PROBLEM TO SOLVE – Each line of the entries below that includes "correction" belongs in your answer.

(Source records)
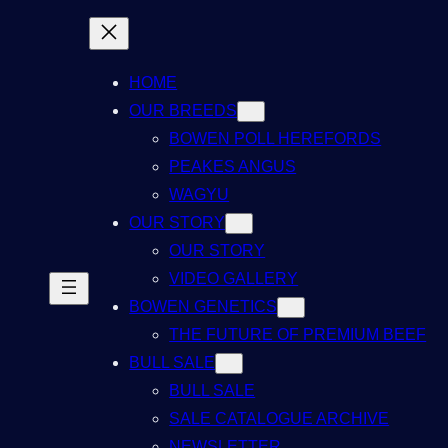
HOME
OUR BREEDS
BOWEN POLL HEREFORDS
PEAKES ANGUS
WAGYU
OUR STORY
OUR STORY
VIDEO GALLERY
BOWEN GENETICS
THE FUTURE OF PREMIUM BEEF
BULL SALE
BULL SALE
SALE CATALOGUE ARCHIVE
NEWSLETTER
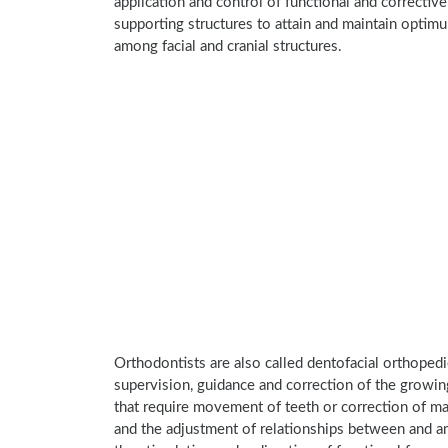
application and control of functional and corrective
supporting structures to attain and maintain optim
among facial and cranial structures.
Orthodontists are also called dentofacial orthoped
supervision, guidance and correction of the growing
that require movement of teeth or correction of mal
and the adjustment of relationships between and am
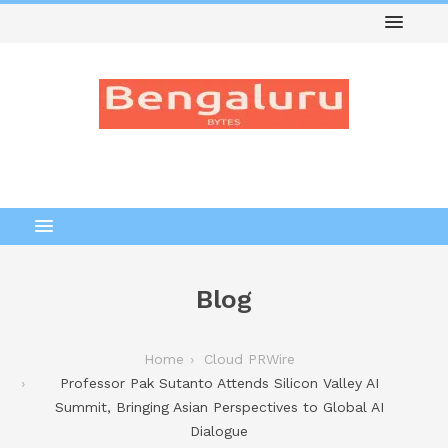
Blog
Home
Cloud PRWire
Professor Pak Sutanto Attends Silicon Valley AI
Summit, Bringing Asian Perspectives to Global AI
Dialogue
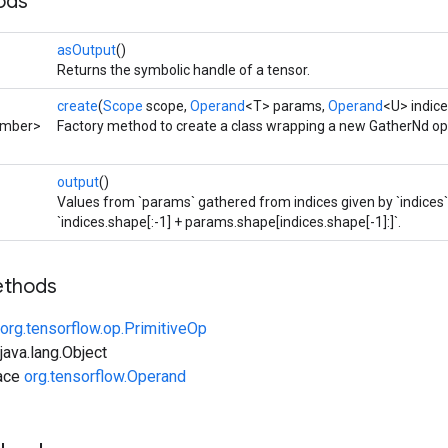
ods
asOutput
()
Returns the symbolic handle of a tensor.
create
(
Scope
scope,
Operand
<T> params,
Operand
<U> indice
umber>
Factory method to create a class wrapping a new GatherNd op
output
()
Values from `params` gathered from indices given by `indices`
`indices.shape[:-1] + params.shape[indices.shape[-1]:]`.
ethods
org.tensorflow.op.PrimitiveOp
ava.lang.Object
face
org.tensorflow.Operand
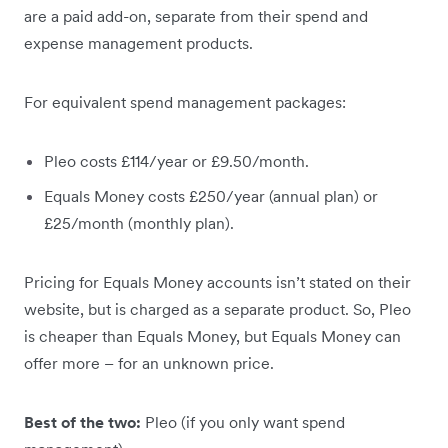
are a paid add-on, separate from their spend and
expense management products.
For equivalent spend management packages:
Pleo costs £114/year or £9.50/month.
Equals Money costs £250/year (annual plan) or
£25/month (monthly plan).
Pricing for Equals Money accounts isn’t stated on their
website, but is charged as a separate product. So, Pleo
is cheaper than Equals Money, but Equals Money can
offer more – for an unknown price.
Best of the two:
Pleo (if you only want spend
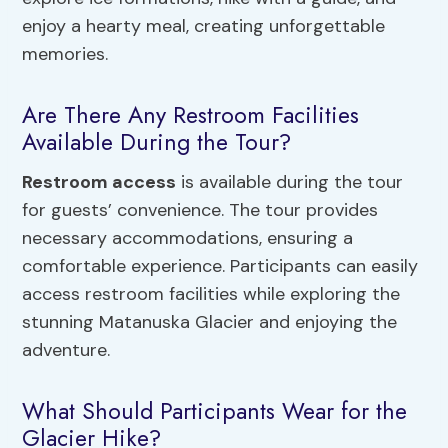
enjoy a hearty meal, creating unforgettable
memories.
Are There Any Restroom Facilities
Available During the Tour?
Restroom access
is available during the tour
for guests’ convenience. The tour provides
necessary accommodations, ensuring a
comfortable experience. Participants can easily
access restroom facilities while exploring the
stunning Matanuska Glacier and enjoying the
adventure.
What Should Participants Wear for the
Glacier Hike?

TASK SOLUTION –
supervision, guidance and correction of the growing
that require movement of teeth or correction of mal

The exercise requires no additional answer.